Собственно учение стало занимать Алексея гораздо сильнее, чем в младших классах. Позади было механическое заучивание латинской грамматики - настала очередь осмысленного чтения Корнелия Непота. Подходило к концу пережевывание катехизиса, и строгий законоучитель стал посвящать гимназистов в начала философии и богословия. Позади и грамматика Востокова - с нею также покончено в третьем классе. Младший однокашник Писемского вспоминал в связи с этим учебником: "Учение русскому языку заключалось в заучивании наизусть краткой грамматики Востокова.
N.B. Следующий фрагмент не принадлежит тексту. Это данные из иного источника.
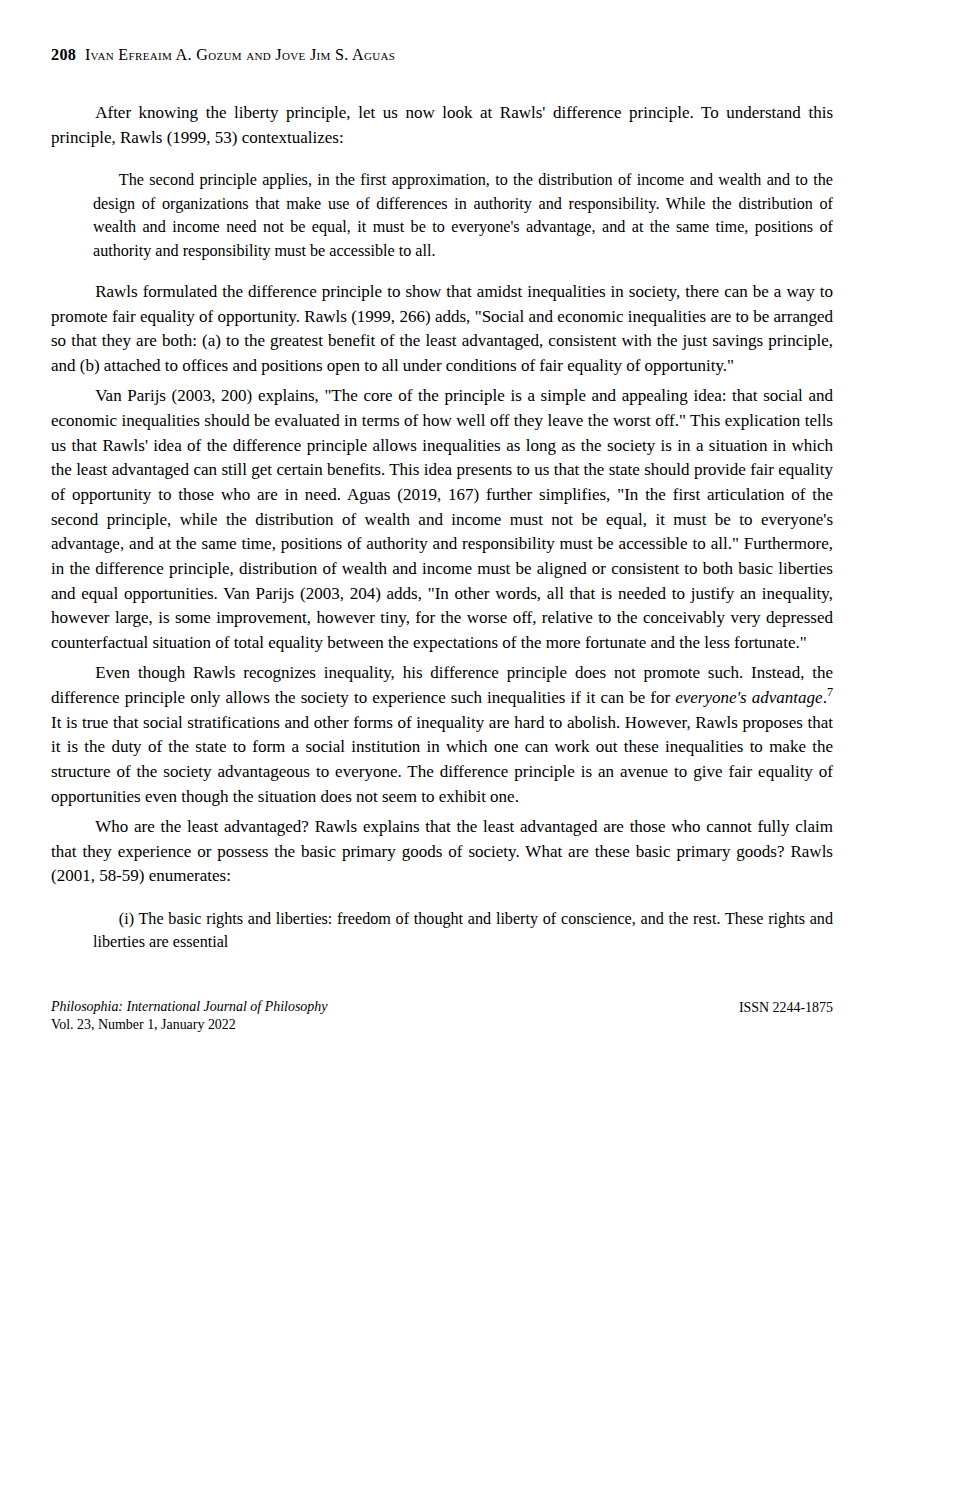208 Ivan Efreaim A. Gozum and Jove Jim S. Aguas
After knowing the liberty principle, let us now look at Rawls' difference principle. To understand this principle, Rawls (1999, 53) contextualizes:
The second principle applies, in the first approximation, to the distribution of income and wealth and to the design of organizations that make use of differences in authority and responsibility. While the distribution of wealth and income need not be equal, it must be to everyone's advantage, and at the same time, positions of authority and responsibility must be accessible to all.
Rawls formulated the difference principle to show that amidst inequalities in society, there can be a way to promote fair equality of opportunity. Rawls (1999, 266) adds, "Social and economic inequalities are to be arranged so that they are both: (a) to the greatest benefit of the least advantaged, consistent with the just savings principle, and (b) attached to offices and positions open to all under conditions of fair equality of opportunity."
Van Parijs (2003, 200) explains, "The core of the principle is a simple and appealing idea: that social and economic inequalities should be evaluated in terms of how well off they leave the worst off." This explication tells us that Rawls' idea of the difference principle allows inequalities as long as the society is in a situation in which the least advantaged can still get certain benefits. This idea presents to us that the state should provide fair equality of opportunity to those who are in need. Aguas (2019, 167) further simplifies, "In the first articulation of the second principle, while the distribution of wealth and income must not be equal, it must be to everyone's advantage, and at the same time, positions of authority and responsibility must be accessible to all." Furthermore, in the difference principle, distribution of wealth and income must be aligned or consistent to both basic liberties and equal opportunities. Van Parijs (2003, 204) adds, "In other words, all that is needed to justify an inequality, however large, is some improvement, however tiny, for the worse off, relative to the conceivably very depressed counterfactual situation of total equality between the expectations of the more fortunate and the less fortunate."
Even though Rawls recognizes inequality, his difference principle does not promote such. Instead, the difference principle only allows the society to experience such inequalities if it can be for everyone's advantage.7 It is true that social stratifications and other forms of inequality are hard to abolish. However, Rawls proposes that it is the duty of the state to form a social institution in which one can work out these inequalities to make the structure of the society advantageous to everyone. The difference principle is an avenue to give fair equality of opportunities even though the situation does not seem to exhibit one.
Who are the least advantaged? Rawls explains that the least advantaged are those who cannot fully claim that they experience or possess the basic primary goods of society. What are these basic primary goods? Rawls (2001, 58-59) enumerates:
(i) The basic rights and liberties: freedom of thought and liberty of conscience, and the rest. These rights and liberties are essential
Philosophia: International Journal of Philosophy
Vol. 23, Number 1, January 2022
ISSN 2244-1875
Разумеется, мы не понимали ничего и твердили свои уроки как попугаи". Справедливости ради надо отметить, что грамматика Востокова была для своего времени огромным шагом вперед в деле изучения отечественного языка. Впрочем, хороший вкус и грамотность прививало гимназистам не столько затверживание правил, хотя и это давало в итоге положительные результаты. Во все годы учения мальчики заучивали наизусть лучшие образцы русской поэзии и прозы, так что к концу выпускного класса каждый знал сотни стихотворений Ломоносова, Державина, Жуковского, Крылова, Пушкина, мог страницами декламировать из "Истории государства Российского" Карамзина, из повестей Марлинского, трагедий Озерова.
Многие гимназисты и сами начинали пописывать - кто по внутренней потребности, а кто - побуждаемый к сочинительству учителем словесности Окатовым. Александр Федорович был щедр на похвалу и тем часто способствовал увлечению своих питомцев изящной словесностью. Алексея Писемского он уже в пятом классе признал великолепным стилистом, и ободренный этим юноша к концу учебного года представил на суд товарищей повесть "Черкешенка", написанную в романтическом духе, свойственном лире Марлинского. Позднее, вспоминая о первых своих прозаических опытах, писатель заметит, что в них он описал такие "сферы", которые были вовсе ему незнакомы, - свет, военный быт, сердечные страсти...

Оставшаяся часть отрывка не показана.